UMass and local bookstores compete

  • Ken Kahler was caught posing as a parent to steal book order forms
  • Mark Wooton, co-owner of Amherst bookstore, explained how Kahler was caught by professor Suzanne Daly when he said he was a parent of one of her students and he wanted to know what books she would teaching next semester
  • Mitch Gaslin, co-owner of Food For Thought Books, has seen and heard of Koehler doing the same exact thing in the past
  • Both independent bookstore owners think more students will begin coming their way because of their honesty with faculty and students

Drama is ensuing at the University of Massachusetts Amherst. It is not between students and faculty, but between UMass bookstores.

Ken Kahler, director of the University of Massachusetts bookstore, the Textbook Annex, was recently caught posing as a parent to steal book orders from English professor Suzanne Daly, according to Mark Wootton, co-owner of local bookstore Amherst Books. These book orders were originally going through one of the local bookstores.

Kahler, who was reached in his office Friday, declined to comment on the story.

"(Kahler) sent an e-mail to a professor who had ordered through us," Wootton said. "He said he was a father of a student and he wanted to know what books they would be using. She caught his university e-mail address and soon saw the books on the shelf at the university bookstore."

Wootton said that this was not the first time he has heard of this happening.

"He does it all the time; we've heard from many other professors," Wootton said. "It's unethical and it's outside the bounds of ethical competition."

Wootton said this is just one of the reasons why 20 percent of professors go through independent bookstores.

"We are more efficient and we price much better than Follett (Higher Education Group)," Wootton said.

Follett manages the Textbook Annex as well as BookMarq.

"There is also another story of one of their employees sneaking onto our delivery trucks and writing down the order numbers attached to our boxes," he said.

Amherst Books is not the only store being affected by the university bookstore.

Mitch Gaslin, co-owner of Food for Thought Books in Amherst, said he has seen the university bookstore use unethical tactics also.

"I've had students tell me they were paid to copy course book information for the university bookstore," Gaslin said. "I've even had faculty tell me they would give the university bookstore false information when they were asked. The general sense I get from faculty and students is that they don't like them."
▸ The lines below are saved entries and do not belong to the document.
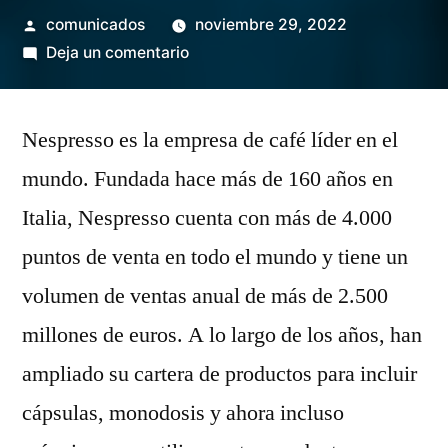
Publicado
comunicados
noviembre 29, 2022
por
en
Deja un comentario
Nespresso:
el
Nespresso es la empresa de café líder en el
café
perfecto
mundo. Fundada hace más de 160 años en
para
Italia, Nespresso cuenta con más de 4.000
todas
las
puntos de venta en todo el mundo y tiene un
ocasiones
volumen de ventas anual de más de 2.500
millones de euros. A lo largo de los años, han
ampliado su cartera de productos para incluir
cápsulas, monodosis y ahora incluso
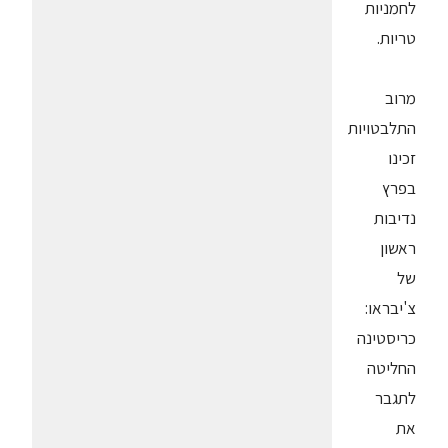
לחמניות
טריות.
מרוב
התלבטויות
זכינו
בפרץ
נדיבות
ראשון
של
צ'יבראו:
כריסטינה
החליטה
לתגבר
את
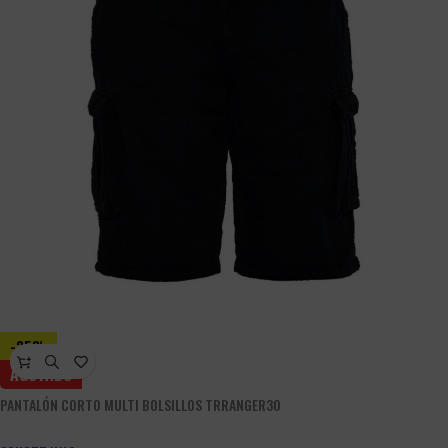
-25%
AGOTADO
PANTALÓN CORTO MULTI BOLSILLOS TRRANGER30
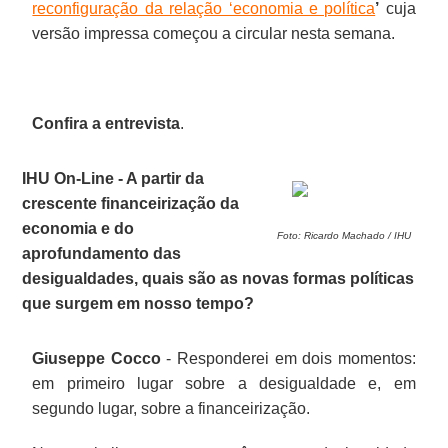
reconfiguração da relação ‘economia e política
’
cuja
versão impressa começou a circular nesta semana.
Confira a entrevista
.
IHU On-Line - A partir da
crescente financeirização da
economia e do
Foto: Ricardo Machado / IHU
aprofundamento das
desigualdades, quais são as novas formas políticas
que surgem em nosso tempo?
Giuseppe Cocco
- Responderei em dois momentos:
em primeiro lugar sobre a desigualdade e, em
segundo lugar, sobre a financeirização.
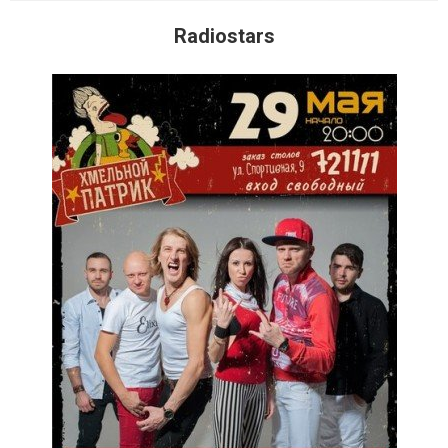
Radiostars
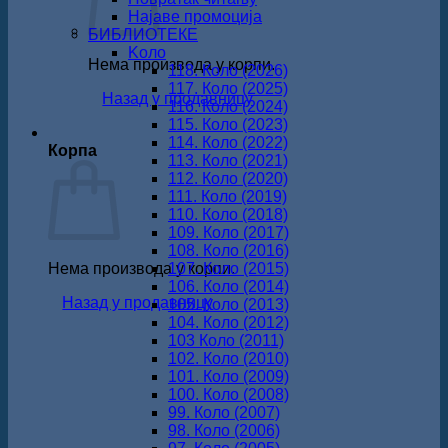
Најаве промоција
БИБЛИОТЕКЕ
Koло
Нема производа у корпи.
118. Коло (2026)
117. Коло (2025)
Назад у продавницу
116. Коло (2024)
115. Коло (2023)
114. Коло (2022)
Корпа
113. Коло (2021)
112. Коло (2020)
111. Коло (2019)
110. Коло (2018)
109. Коло (2017)
108. Коло (2016)
Нема производа у корпи.
107. Коло (2015)
106. Коло (2014)
Назад у продавницу
105. Коло (2013)
104. Коло (2012)
103 Коло (2011)
102. Коло (2010)
101. Коло (2009)
100. Коло (2008)
99. Коло (2007)
98. Коло (2006)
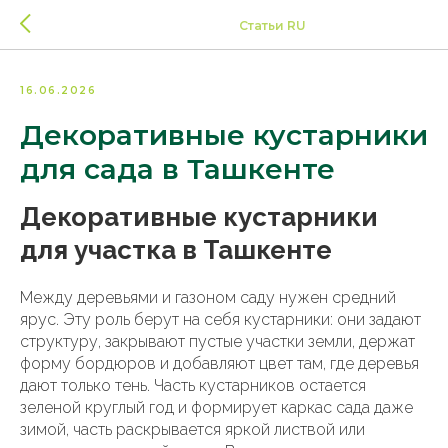
Статьи RU
16.06.2026
Декоративные кустарники
для сада в Ташкенте
Декоративные кустарники
для участка в Ташкенте
Между деревьями и газоном саду нужен средний
ярус. Эту роль берут на себя кустарники: они задают
структуру, закрывают пустые участки земли, держат
форму бордюров и добавляют цвет там, где деревья
дают только тень. Часть кустарников остается
зеленой круглый год и формирует каркас сада даже
зимой, часть раскрывается яркой листвой или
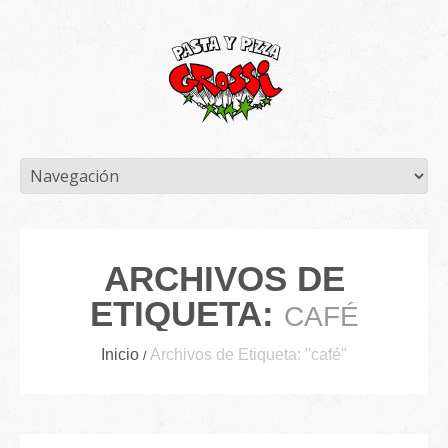
ARCHIVOS DE
ETIQUETA:
CAFÉ
Inicio
Archivos de Etiqueta: "café"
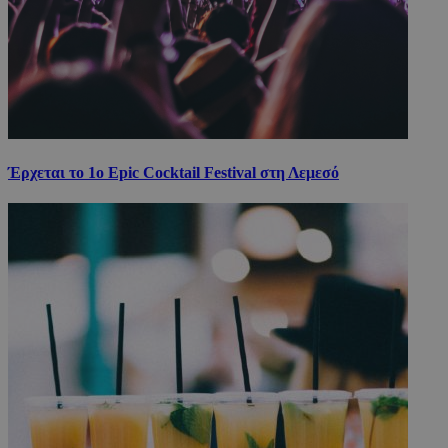
Έρχεται το 1ο Epic Cocktail Festival στη Λεμεσό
In a statement released by the University of Massachusetts Amherst, Spokesman Patrick Callahan, said the director of Auxiliary Services at UMass, who oversees the contract with Follett bookstores, has issued apologies to faculty members who have been involved in the past. Callahan also issued an assurance that it will not happen again.

Suzanne Daly, a professor at UMass, also sees her students preferring the independent bookstores to the Textbook Annex.

"Every semester I poll my students as to where they prefer to buy their books, and they overwhelmingly choose Amherst or Food for Thought Books," Daly said. "I have also had a much better experience ordering from Amherst Books than from the Textbook Annex. Amherst Books provides superior service to me and the students."

Wootton said he thinks playing by the rules is good karma for both independent bookstores on campus.

"We now have more and more students coming up to us even though their book is ordered through the university bookstore," Wootton said. "I think we will now get better business. We have people comment and are already coming our way."

Gaslin said he feels the same way about his business benefiting from the university bookstore's mistakes.

"It will be interesting to see what happens next semester," Gaslin said. "I think a significant amount of people ordering from the university bookstore are now supporting us."